Namun, Rusmin yang juga merupakan kader muda Korps Alumni HMI (MD KAHMI) Kabupaten Halmahera Timur ini menilai hasil pertemuan tersebut belum menyentuh isu strategis yang menjadi kepentingan bersama kawasan timur Indonesia.
Menurutnya, konsolidasi regional itu seharusnya mengangkat isu geostrategis kawasan timur, seperti konflik HAM dan kemanusiaan di Papua yang belum tuntas, krisis ekologi dan perampasan ruang hidup di Maluku dan Papua, serta ketimpangan pembangunan yang hingga kini masih terjadi di wilayah timur Indonesia.
“Tujuh poin hasil Piagam Ternate saya nilai nihil dan tidak substansial. Rekomendasi itu hanya mengakomodir isu lokal Maluku Utara, padahal yang hadir juga dari Maluku, Papua, Papua Barat Daya, dan Papua Selatan,” tegas Rusmin.
Ia menilai, sebagai organisasi besar dengan jaringan kader potensial dan akademisi lintas disiplin, KAHMI semestinya menghasilkan rekomendasi yang berani, progresif, dan menyentuh kebutuhan strategis kawasan timur.

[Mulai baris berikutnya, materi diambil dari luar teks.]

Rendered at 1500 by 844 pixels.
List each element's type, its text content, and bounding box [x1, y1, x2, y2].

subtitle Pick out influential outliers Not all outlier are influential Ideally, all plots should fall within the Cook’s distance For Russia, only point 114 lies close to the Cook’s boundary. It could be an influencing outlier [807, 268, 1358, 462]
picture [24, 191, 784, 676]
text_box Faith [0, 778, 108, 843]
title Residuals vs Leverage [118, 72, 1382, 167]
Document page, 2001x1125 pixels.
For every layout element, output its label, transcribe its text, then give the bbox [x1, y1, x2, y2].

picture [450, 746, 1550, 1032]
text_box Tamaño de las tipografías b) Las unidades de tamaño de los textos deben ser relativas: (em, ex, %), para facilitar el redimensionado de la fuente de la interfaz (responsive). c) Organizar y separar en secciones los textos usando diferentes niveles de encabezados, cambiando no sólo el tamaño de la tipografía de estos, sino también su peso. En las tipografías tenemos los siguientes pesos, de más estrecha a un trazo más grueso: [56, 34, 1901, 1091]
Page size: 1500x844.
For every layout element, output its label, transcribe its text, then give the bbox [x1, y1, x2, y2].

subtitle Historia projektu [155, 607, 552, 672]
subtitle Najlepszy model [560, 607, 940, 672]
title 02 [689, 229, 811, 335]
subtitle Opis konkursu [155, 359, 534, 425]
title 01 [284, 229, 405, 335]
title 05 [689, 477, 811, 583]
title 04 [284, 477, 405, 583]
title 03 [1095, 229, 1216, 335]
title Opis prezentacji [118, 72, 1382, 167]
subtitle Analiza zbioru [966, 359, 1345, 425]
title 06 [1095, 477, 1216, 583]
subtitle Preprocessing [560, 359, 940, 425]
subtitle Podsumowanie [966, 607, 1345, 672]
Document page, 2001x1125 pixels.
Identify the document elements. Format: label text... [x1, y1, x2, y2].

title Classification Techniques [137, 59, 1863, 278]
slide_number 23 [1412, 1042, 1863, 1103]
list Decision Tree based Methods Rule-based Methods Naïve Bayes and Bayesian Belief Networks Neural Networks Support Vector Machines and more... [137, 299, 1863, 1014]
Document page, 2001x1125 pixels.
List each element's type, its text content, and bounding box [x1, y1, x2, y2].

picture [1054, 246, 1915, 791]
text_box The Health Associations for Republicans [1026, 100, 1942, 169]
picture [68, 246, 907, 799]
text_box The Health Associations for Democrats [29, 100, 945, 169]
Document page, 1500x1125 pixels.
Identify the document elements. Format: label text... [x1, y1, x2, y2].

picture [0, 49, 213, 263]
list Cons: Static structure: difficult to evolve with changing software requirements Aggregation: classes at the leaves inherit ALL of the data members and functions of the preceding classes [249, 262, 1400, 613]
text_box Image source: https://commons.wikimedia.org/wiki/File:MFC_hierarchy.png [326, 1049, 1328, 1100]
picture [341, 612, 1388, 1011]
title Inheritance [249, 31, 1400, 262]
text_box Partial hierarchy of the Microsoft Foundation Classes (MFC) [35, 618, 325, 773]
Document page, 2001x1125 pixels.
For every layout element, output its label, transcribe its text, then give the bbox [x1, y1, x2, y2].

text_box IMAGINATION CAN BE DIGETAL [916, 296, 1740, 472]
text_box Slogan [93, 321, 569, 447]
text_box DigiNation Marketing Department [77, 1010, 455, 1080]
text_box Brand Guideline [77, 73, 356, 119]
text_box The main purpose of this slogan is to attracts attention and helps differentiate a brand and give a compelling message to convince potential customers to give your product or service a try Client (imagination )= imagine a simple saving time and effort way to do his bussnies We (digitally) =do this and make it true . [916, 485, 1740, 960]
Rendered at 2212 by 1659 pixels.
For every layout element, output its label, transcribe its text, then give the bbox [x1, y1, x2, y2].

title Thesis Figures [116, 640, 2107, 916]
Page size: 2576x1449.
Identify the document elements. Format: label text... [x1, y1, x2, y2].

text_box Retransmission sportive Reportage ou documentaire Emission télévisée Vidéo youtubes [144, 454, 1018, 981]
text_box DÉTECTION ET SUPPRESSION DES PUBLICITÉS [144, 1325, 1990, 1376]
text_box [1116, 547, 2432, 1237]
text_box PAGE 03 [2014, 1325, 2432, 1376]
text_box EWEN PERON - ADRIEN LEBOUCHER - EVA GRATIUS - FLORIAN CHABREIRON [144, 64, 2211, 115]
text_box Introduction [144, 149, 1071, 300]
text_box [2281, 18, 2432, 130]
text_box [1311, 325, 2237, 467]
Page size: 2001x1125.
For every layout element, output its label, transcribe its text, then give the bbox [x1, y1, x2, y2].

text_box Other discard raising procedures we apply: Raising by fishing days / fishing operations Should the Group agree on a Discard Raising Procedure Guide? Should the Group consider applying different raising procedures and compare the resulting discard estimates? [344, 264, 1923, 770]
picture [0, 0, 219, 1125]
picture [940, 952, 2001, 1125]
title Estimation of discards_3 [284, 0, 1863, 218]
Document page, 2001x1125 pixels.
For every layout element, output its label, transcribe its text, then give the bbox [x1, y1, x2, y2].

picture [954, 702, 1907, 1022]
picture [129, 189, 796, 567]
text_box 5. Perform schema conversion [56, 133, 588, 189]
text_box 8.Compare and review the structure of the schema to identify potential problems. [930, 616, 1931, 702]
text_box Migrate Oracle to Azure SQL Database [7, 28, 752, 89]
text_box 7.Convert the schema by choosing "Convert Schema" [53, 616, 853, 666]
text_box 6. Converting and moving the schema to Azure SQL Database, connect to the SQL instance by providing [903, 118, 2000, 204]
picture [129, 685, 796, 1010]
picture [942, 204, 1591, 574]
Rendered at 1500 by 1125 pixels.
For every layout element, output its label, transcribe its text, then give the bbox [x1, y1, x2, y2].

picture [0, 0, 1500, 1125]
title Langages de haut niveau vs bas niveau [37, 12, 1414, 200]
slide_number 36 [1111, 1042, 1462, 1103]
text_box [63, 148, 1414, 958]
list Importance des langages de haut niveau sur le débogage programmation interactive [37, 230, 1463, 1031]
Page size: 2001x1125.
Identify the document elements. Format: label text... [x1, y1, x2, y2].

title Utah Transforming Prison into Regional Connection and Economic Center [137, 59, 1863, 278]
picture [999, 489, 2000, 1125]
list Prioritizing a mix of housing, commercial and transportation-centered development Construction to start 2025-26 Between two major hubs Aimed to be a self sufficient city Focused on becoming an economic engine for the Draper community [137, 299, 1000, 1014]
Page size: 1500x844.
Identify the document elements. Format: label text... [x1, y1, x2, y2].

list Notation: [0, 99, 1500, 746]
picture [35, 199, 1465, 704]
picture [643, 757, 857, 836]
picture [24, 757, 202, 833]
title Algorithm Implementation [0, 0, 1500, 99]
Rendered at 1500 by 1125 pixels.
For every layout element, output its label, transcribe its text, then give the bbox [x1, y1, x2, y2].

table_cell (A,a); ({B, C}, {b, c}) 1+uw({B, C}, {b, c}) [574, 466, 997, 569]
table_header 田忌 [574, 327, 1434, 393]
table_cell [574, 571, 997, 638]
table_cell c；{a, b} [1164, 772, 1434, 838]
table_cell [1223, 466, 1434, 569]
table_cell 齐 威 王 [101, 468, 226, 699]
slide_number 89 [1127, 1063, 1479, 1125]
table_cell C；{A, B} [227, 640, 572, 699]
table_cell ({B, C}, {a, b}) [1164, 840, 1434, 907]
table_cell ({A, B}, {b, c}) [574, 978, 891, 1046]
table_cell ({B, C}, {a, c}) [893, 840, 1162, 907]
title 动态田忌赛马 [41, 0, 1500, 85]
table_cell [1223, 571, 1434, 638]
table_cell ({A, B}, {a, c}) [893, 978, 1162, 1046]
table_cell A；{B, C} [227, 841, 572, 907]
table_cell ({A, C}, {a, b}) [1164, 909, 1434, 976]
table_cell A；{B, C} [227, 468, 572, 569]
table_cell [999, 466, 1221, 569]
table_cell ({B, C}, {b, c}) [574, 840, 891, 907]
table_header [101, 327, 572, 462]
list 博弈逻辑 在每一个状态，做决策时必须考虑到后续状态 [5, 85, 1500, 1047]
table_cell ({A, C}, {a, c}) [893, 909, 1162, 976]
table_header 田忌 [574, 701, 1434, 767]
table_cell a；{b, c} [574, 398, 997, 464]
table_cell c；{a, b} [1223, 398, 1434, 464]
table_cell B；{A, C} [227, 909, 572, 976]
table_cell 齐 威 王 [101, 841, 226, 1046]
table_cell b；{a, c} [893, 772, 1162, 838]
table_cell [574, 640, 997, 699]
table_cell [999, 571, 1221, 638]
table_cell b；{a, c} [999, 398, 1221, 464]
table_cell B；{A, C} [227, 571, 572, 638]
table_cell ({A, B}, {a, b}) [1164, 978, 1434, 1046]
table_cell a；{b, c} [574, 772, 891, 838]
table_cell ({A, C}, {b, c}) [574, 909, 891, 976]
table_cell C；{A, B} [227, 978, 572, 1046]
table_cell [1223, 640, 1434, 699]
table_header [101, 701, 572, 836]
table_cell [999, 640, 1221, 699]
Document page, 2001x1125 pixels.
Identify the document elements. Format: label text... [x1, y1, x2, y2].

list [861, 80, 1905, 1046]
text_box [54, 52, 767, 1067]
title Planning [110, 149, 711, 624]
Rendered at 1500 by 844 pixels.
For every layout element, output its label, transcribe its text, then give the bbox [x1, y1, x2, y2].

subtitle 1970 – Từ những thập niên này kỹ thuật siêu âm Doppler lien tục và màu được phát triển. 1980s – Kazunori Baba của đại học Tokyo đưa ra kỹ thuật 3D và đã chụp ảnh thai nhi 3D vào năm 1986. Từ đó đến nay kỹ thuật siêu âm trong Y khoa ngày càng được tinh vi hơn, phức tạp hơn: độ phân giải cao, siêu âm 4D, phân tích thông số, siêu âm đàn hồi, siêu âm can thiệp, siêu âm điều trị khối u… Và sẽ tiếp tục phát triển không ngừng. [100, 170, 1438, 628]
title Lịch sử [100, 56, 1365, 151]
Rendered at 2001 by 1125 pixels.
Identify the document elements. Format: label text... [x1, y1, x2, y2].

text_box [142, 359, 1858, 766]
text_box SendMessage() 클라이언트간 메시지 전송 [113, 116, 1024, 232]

“Piagam Ternate seharusnya menjadi suara bersama lima provinsi timur. Jangan hanya berputar pada isu normatif atau kepentingan sempit yang berbau politis. KAHMI harus tampil sebagai kekuatan moral dan intelektual untuk memperjuangkan kepentingan rakyat,” ujarnya.
Rusmin juga menegaskan, tanpa visi strategis yang jelas, KAHMI akan kehilangan “bargaining power” di level nasional, padahal tema pertemuan kali ini mengusung semangat “KAHMI untuk Indonesia”.
“KAHMI sebagai kader umat dan bangsa harus lebih kritis, progresif, dan berorientasi pada substansi. Isu-isu besar kawasan timur – mulai dari ketimpangan pembangunan, krisis ekologis, hingga hak-hak dasar masyarakat – harus menjadi fokus perjuangan agar kawasan ini tidak terus menjadi penonton dalam pembangunan nasional,” pungkasnya.